Smile of the Day

Life is getting much too serious, yes? Who doesn't need a daily smile?




Tuesday, September 19

Additions to the lexicon

The Washington Post's "Mensa Invitational" asked readers to take any word from the dictionary, alter it by adding, subtracting or changing one letter to create a new word, and then to supply an appropriate definition for the new word. Here are some of the winners.

ARACHNOLEPTIC FIT: The frantic dance performed just after you have accidentally walked through a spider web.

BEELZEBUG: Satan in the form of a mosquito, that gets into your bedroom at three in the morning and cannot be cast out.
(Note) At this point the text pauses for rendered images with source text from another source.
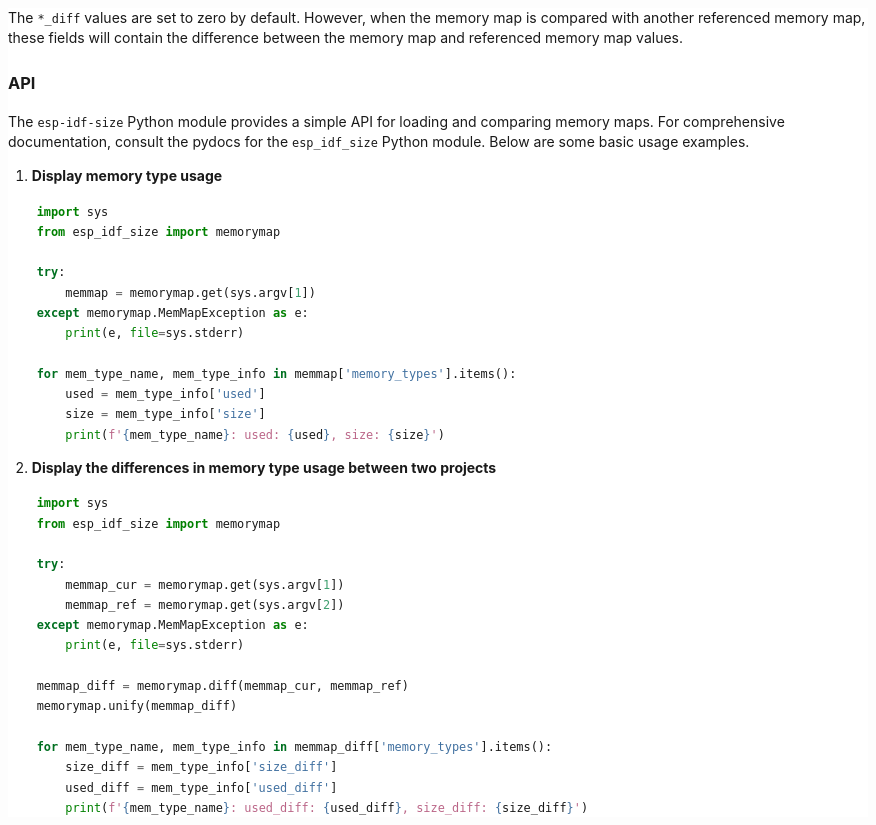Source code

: 
The `*_diff` values are set to zero by default. However, when the memory map is compared
with another referenced memory map, these fields will contain the difference between
the memory map and referenced memory map values.


### API

The `esp-idf-size` Python module provides a simple API for loading and
comparing memory maps. For comprehensive documentation, consult the pydocs for
the `esp_idf_size` Python module. Below are some basic usage examples.

1. **Display memory type usage**

```python
    import sys
    from esp_idf_size import memorymap

    try:
        memmap = memorymap.get(sys.argv[1])
    except memorymap.MemMapException as e:
        print(e, file=sys.stderr)

    for mem_type_name, mem_type_info in memmap['memory_types'].items():
        used = mem_type_info['used']
        size = mem_type_info['size']
        print(f'{mem_type_name}: used: {used}, size: {size}')
```

2. **Display the differences in memory type usage between two projects**

```python
    import sys
    from esp_idf_size import memorymap

    try:
        memmap_cur = memorymap.get(sys.argv[1])
        memmap_ref = memorymap.get(sys.argv[2])
    except memorymap.MemMapException as e:
        print(e, file=sys.stderr)

    memmap_diff = memorymap.diff(memmap_cur, memmap_ref)
    memorymap.unify(memmap_diff)

    for mem_type_name, mem_type_info in memmap_diff['memory_types'].items():
        size_diff = mem_type_info['size_diff']
        used_diff = mem_type_info['used_diff']
        print(f'{mem_type_name}: used_diff: {used_diff}, size_diff: {size_diff}')
```

[1]: https://graphviz.org/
BOZONE: The substance surrounding stupid people that stop bright ideas from penetrating. The bozone layer, unfortunately, shows little sign of breaking down in the near future.

CASHTRATION: The act of buying a house, which renders the subject financially impotent for an indefinite period.
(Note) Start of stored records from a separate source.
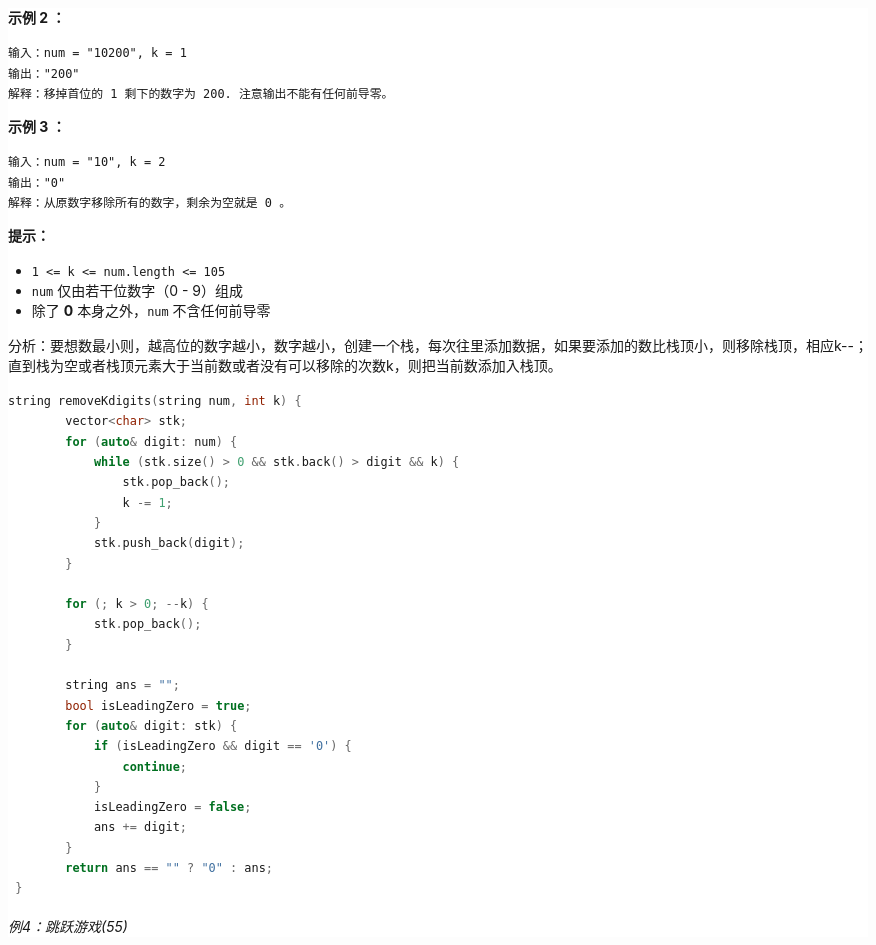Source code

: **示例 2 ：**

```
输入：num = "10200", k = 1
输出："200"
解释：移掉首位的 1 剩下的数字为 200. 注意输出不能有任何前导零。
```

**示例 3 ：**

```
输入：num = "10", k = 2
输出："0"
解释：从原数字移除所有的数字，剩余为空就是 0 。
```

**提示：**

- `1 <= k <= num.length <= 105`
- `num` 仅由若干位数字（0 - 9）组成
- 除了 **0** 本身之外，`num` 不含任何前导零



分析：要想数最小则，越高位的数字越小，数字越小，创建一个栈，每次往里添加数据，如果要添加的数比栈顶小，则移除栈顶，相应k--；直到栈为空或者栈顶元素大于当前数或者没有可以移除的次数k，则把当前数添加入栈顶。

```C++
string removeKdigits(string num, int k) {
        vector<char> stk;
        for (auto& digit: num) {
            while (stk.size() > 0 && stk.back() > digit && k) {
                stk.pop_back();
                k -= 1;
            }
            stk.push_back(digit);
        }

        for (; k > 0; --k) {
            stk.pop_back();
        }

        string ans = "";
        bool isLeadingZero = true;
        for (auto& digit: stk) {
            if (isLeadingZero && digit == '0') {
                continue;
            }
            isLeadingZero = false;
            ans += digit;
        }
        return ans == "" ? "0" : ans;
 }
```

###### 例4：跳跃游戏(55)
CATERPALLOR: The color you turn after finding half a worm in the fruit you are eating.

DECAFALON: The grueling event of getting through the day consuming only things that are good for you.

DOPELER EFFECT: The tendency of stupid ideas to seem smarter when they come at you rapidly (usually after a few drinks).
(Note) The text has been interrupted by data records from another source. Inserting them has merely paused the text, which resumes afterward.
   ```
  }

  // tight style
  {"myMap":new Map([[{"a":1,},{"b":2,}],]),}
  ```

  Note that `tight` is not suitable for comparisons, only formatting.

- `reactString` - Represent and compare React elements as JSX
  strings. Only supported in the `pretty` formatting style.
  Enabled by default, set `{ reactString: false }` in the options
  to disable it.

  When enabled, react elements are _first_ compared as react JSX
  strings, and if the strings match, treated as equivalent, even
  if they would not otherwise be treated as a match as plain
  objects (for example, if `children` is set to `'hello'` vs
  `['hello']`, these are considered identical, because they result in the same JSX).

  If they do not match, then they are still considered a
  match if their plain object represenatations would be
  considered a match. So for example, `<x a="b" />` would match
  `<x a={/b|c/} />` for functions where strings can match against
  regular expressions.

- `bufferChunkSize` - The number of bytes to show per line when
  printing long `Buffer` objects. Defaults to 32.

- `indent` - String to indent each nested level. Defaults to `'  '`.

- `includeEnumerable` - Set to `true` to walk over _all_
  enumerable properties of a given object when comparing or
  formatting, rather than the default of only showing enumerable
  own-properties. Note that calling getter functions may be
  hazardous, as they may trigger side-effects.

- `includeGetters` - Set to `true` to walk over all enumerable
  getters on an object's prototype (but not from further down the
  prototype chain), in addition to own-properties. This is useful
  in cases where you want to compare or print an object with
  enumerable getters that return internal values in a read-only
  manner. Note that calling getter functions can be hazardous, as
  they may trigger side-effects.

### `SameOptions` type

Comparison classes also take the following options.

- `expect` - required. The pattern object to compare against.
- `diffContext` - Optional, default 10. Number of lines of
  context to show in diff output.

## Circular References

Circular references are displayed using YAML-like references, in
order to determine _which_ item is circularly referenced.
FOREPLOY: Any misrepresentation about yourself for the purpose of obtaining sex.

GIRAFFITI: Vandalism spray-painted very high.

GLIBIDO: All talk and no action.

HIPATITIIS: Terminal coolness.

INOCULATTE: To take coffee intravenously when you are running late.

INTAXICATION: Euphoria at getting a tax refund from the IRS, which lasts until you realise it was your money to start with.

KARMAGEDDON: It's like, when everybody is sending off all these really bad vibes, right? And then, like, the Earth explodes and it's like a serious bummer.

OSTEOPORNOSIS: A degenerate disease.

REINTARNATION: Coming back to life as a hillbilly.

SARCHASM: The gulf between the author of sarcastic wit and the recipient who doesn't get it.